Required work: Starting with the line containing "giver organisationer mulighed for at" and going on through the line containing "Консультации", return the lines of the data below exactly, and only those.

Collected data:
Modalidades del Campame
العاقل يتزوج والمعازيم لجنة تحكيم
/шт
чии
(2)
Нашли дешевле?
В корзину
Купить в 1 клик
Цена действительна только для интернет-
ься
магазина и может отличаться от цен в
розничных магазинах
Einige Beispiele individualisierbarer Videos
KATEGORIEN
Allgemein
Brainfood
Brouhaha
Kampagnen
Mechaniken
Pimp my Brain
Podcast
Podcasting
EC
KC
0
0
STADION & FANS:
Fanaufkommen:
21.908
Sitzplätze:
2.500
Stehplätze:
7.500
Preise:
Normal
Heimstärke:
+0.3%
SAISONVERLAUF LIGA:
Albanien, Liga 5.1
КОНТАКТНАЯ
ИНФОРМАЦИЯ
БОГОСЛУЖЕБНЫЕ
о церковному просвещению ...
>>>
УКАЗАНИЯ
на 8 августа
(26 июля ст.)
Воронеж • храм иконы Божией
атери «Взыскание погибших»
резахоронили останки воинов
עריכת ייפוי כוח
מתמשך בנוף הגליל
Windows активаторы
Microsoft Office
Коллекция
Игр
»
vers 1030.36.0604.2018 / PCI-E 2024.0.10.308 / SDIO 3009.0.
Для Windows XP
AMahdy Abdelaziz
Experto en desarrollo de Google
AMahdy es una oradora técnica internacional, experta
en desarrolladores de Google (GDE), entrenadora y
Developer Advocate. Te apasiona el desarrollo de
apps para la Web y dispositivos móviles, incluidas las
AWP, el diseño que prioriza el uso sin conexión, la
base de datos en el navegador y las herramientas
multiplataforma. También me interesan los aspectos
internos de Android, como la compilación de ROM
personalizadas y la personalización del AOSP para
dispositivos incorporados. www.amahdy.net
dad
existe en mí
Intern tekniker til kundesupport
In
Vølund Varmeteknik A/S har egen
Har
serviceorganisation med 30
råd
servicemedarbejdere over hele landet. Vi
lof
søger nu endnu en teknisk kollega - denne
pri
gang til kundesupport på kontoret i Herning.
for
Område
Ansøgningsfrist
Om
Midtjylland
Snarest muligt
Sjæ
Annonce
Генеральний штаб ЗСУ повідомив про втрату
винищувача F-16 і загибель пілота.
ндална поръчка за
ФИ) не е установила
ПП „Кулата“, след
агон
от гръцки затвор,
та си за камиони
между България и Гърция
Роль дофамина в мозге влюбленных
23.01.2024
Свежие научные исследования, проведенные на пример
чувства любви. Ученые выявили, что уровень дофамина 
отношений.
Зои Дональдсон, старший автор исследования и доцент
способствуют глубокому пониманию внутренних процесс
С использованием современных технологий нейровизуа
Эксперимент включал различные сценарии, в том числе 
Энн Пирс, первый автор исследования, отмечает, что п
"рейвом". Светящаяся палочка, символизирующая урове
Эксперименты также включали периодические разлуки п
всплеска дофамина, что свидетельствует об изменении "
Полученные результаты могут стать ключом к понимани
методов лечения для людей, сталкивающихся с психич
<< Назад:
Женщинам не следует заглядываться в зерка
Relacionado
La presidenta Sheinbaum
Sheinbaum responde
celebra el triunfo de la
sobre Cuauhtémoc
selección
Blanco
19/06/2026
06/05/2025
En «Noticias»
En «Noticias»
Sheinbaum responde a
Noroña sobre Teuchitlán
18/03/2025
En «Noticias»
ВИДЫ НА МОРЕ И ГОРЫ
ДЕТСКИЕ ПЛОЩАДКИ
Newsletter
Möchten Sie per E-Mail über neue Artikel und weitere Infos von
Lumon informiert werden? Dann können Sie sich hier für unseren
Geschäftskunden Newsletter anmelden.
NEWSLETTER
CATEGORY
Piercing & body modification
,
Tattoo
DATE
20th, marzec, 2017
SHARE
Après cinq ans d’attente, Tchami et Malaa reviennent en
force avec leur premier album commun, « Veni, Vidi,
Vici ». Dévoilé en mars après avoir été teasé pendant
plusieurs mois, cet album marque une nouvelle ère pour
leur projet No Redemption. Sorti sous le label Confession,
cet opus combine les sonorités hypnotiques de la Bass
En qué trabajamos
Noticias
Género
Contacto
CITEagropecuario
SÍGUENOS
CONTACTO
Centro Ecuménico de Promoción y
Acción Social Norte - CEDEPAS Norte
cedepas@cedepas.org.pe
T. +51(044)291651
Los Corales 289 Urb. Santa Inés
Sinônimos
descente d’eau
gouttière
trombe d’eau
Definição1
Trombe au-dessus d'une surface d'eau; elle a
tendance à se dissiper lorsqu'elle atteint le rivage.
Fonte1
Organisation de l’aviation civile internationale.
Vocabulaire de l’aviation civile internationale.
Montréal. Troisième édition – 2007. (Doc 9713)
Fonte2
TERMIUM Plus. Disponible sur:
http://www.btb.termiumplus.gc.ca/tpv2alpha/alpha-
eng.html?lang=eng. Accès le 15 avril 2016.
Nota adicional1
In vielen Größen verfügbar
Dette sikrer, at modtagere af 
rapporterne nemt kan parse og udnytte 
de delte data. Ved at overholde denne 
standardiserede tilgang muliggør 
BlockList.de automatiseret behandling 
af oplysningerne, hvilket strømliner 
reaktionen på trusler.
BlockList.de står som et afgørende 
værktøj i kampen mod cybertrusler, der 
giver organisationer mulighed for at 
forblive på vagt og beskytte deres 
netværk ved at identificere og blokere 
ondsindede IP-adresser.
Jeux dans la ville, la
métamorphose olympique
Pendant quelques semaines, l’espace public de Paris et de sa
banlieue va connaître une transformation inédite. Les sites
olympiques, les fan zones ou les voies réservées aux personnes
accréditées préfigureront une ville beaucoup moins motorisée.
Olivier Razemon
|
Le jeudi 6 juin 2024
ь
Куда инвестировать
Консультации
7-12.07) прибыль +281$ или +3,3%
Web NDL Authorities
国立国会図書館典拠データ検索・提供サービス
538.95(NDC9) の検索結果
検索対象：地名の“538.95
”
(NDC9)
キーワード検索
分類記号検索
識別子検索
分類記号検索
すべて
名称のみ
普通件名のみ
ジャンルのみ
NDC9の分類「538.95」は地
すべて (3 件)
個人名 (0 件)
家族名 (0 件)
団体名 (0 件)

Response box:
giver organisationer mulighed for at 
forblive på vagt og beskytte deres 
netværk ved at identificere og blokere 
ondsindede IP-adresser.
Jeux dans la ville, la
métamorphose olympique
Pendant quelques semaines, l’espace public de Paris et de sa
banlieue va connaître une transformation inédite. Les sites
olympiques, les fan zones ou les voies réservées aux personnes
accréditées préfigureront une ville beaucoup moins motorisée.
Olivier Razemon
|
Le jeudi 6 juin 2024
ь
Куда инвестировать
Консультации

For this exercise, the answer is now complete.